Le blocage à Berlin menace-t-il l'Europe ?
Après l'échec des consultations jamaïcaines, le président français Emmanuel Macron a fait part de sa grande inquiétude. Le ministre des Affaires étrangères des Pays-Bas, Halbe Zijlstra, a évoqué une mauvaise nouvelle pour l'Europe. Le président de la Commission européenne Jean-Claude Juncker redoute pour sa part que sans gouvernement stable à Berlin, le moteur des réformes de l'UE ne fasse des ratés. La presse européenne ne se montre pourtant pas aussi pessimiste.
Un printemps européen de bien courte durée
Les aléas de la formation du gouvernement allemand bloquent le processus de réforme de l'Europe, déplore NRC Handelsblad :
«A l'issue d'élections difficiles mais qui avaient plus ou moins mis le holà aux forces populistes en Allemagne et en France, un genre de printemps européen s'annonçait fin septembre : le moment propice pour s'atteler aux grands dossiers, notamment celui de la défense, de la zone euro et de l'immigration. Le Conseil européen avait présenté, le mois dernier, un agenda bien fourni de super-sommets visant, selon ses propres déclarations, à défaire les 'nœuds gordiens' ou mieux : les trancher. Or le laps de temps disponible pour développer la volonté politique que ces rencontres nécessitent est limité. Dans un an et demi, les électeurs seront à nouveau appelés à élire leurs eurodéputés et tout le monde passera en mode 'campagne'.»
L'Europe en eau trouble
La situation politique allemande ne laisse rien présager de bon pour l'Europe, selon le journal économique Naftemporiki :
«Si personne n'est à la barre même quand la tempête gronde, le navire risque de s'échouer sur des écueils. ... Une Allemagne privée de gouvernement, cela signifie également le gel des décisions sur l'avenir de l'Europe, sur le Brexit, sur la question grecque et sur les propositions de Macron pour une meilleure intégration de la zone euro et un renforcement de l'Europe. Tant que le navire allemand sera sans capitaine, il partira à la dérive et suivra un mauvais cap. Et sans le vaisseau amiral allemand, le reste de la flotte européenne sera vulnérable et désorientée.»
Pas de quoi paniquer
Ces atermoiements n'ont rien d'alarmant, estime Neue Zürcher Zeitung :
«L'Allemagne est à court d'options pour la formation d'un gouvernement majoritaire. C'est une première. Au demeurant, et c'est la contrepartie, le pays peut tout à fait se permettre une phase prolongée d'insécurité politique, d'explorations et d'expérimentations. L'Allemagne est extrêmement forte et stable, sur les plans économique, social et institutionnel. Si l'échec de la formation d'un gouvernement plongeait bel et bien le pays dans une crise, les leaders des partis feraient probablement un effort pour trouver un terrain d'entente. Il n'y a pas de quoi paniquer. L'Allemagne, l'économie et l'UE, qui espère des réformes, peuvent se payer le luxe d'une phase prolongée de quête de solutions.»

> SÉRIE DE CONSIGNES:
[1] Traduisez en anglais cette phrase du texte sur le blocage à Berlin : « L'Allemagne est extrêmement forte et stable, sur les plans économique, social et institutionnel. »
[2] Répondez à ces questions d'après le texte sur le blocage à Berlin :
(a) Quel ministre des Affaires étrangères est cité, et de quel pays ?
(b) Selon NRC Handelsblad, dans combien de temps les électeurs éliront-ils à nouveau leurs eurodéputés ?
(c) Quel journal juge que ces atermoiements n'ont rien d'alarmant ?
[3] Citez le passage du texte sur le blocage à Berlin qui va de « Après l'échec des » à « pas aussi pessimiste. », ces deux bouts compris.
Pour répondre, servez-vous seulement du texte sur le blocage à Berlin.

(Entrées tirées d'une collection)
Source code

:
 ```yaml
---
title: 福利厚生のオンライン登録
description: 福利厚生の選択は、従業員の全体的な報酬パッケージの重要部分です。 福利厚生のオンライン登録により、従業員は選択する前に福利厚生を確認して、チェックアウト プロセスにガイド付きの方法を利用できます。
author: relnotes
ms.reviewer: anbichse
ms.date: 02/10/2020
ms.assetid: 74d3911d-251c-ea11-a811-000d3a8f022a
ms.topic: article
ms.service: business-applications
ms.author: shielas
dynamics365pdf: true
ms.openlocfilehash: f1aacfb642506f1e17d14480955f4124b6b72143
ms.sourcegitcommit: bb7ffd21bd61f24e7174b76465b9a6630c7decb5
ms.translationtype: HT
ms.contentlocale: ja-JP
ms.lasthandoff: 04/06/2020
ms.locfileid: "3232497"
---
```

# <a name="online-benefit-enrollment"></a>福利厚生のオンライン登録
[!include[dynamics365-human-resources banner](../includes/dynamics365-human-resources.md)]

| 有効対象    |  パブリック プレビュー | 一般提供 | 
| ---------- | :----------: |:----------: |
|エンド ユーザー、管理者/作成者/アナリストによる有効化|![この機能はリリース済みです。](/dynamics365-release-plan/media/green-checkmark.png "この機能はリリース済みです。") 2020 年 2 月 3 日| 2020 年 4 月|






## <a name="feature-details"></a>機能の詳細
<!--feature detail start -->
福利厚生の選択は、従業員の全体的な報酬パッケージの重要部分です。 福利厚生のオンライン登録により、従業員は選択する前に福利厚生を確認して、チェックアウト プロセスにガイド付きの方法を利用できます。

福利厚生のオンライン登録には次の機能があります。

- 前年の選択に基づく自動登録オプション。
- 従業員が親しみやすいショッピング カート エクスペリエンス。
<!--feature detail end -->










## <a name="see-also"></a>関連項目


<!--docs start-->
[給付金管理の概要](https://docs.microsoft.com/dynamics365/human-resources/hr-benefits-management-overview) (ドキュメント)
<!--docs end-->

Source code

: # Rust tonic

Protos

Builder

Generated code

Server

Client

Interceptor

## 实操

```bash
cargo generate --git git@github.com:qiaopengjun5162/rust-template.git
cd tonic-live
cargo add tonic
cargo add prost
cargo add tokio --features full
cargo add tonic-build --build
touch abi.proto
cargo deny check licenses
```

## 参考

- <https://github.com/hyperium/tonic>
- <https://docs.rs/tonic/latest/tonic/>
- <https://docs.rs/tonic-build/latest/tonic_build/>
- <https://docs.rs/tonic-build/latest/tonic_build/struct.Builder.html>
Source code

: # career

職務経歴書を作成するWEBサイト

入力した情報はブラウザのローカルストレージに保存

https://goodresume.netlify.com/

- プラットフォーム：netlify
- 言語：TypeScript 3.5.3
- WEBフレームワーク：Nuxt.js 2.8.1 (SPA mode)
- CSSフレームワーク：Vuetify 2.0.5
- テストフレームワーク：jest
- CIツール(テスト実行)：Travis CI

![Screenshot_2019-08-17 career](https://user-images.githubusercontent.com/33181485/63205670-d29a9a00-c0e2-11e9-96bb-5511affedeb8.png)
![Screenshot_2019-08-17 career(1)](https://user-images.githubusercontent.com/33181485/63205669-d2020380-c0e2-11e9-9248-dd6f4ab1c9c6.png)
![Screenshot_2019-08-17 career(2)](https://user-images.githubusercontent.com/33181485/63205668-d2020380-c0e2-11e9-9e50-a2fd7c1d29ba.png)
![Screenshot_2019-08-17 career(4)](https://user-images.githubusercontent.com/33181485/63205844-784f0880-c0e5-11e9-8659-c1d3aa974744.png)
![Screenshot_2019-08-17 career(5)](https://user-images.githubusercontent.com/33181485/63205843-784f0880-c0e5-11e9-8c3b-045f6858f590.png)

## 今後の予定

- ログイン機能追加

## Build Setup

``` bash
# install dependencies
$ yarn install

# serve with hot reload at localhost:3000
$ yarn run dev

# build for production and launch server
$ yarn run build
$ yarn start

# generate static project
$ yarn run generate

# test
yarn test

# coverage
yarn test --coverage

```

> RÉPONSES PAR CONSIGNE:
[1] Germany is extremely strong and stable, economically, socially and institutionally.

[2]
(a) Halbe Zijlstra, ministre des Affaires étrangères des Pays-Bas.
(b) Dans un an et demi.
(c) La Neue Zürcher Zeitung.

[3]
Après l'échec des consultations jamaïcaines, le président français Emmanuel Macron a fait part de sa grande inquiétude. Le ministre des Affaires étrangères des Pays-Bas, Halbe Zijlstra, a évoqué une mauvaise nouvelle pour l'Europe. Le président de la Commission européenne Jean-Claude Juncker redoute pour sa part que sans gouvernement stable à Berlin, le moteur des réformes de l'UE ne fasse des ratés. La presse européenne ne se montre pourtant pas aussi pessimiste.